YIMIN ZHU (GRADUATE SCHOOL OF LANGUAGES AND LINGUISTICS)

EMOTIONAL "STICKY OBJECTS" IN EFL CLASSROOMS: NARRATIVES OF NOVICE ENGLISH TEACHERS IN CHINA AND JAPAN : TEACHER EDUCATION AND PROFESSIONAL DEVELOPMENT

This paper explores the emotional experiences of two novice EFL teachers with MATESOL background. Drawing on a post-structuralist understanding to emotions which focuses on ideas and objects that emotions tend to adhere to more strongly in a given context (Ahmed, 2004; Benesch, 2013), the study adopts the concept of “sticky objects” in language classrooms around which teacher emotions tend to cluster (Benesch, 2013), to investigate (a) what emotional episodes the two participants experience frequently as novice EFL teachers and (b) how they experience differently and similarly in the process. Using narrative inquiry and thematic analysis, the paper follows one Chinese and one Japanese high school English teachers, respectively in Shanghai and in Tokyo, during their first six months in service after graduating their MATESOL programs.
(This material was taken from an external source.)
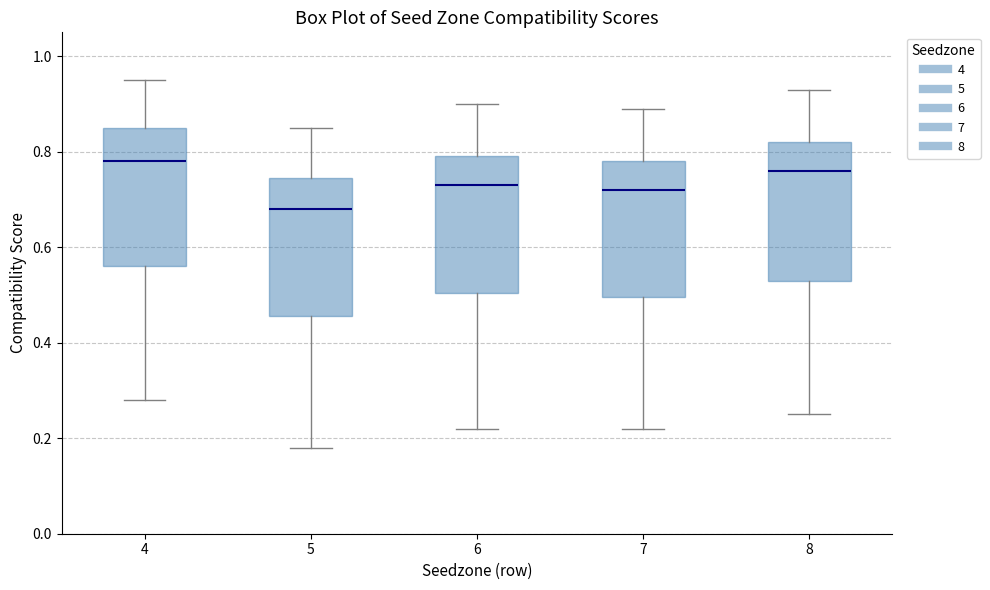

Where does the median line of the box at x = 4 sit on the y-axis? The values are not printed on the chart, so give them approximately, as read against the axis.

0.78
The study identifies seven common “sticky objects” in EFL classrooms that have attracted the most emotional episodes from both participants, among which testing, grammar, and class dynamics appear the most salient and likely to enact teacher agency. It also reveals that, despite different sociopolitical contexts, the two participants have experienced more similarities than differences as novice high school EFL teachers, constantly negotiating between their teaching ideal and institutional constraints.

Zhu Yimin is a linguistics Ph.D candidate currently based in Tokyo, Japan. Proficient in Chinese (native), English, and Japanese, Zhu has experience teaching multiple languages to learners of diverse language backgrounds. Her primary research interests include EFL teacher identity development, narrative inquiry, post-structuralism, and complexity theory.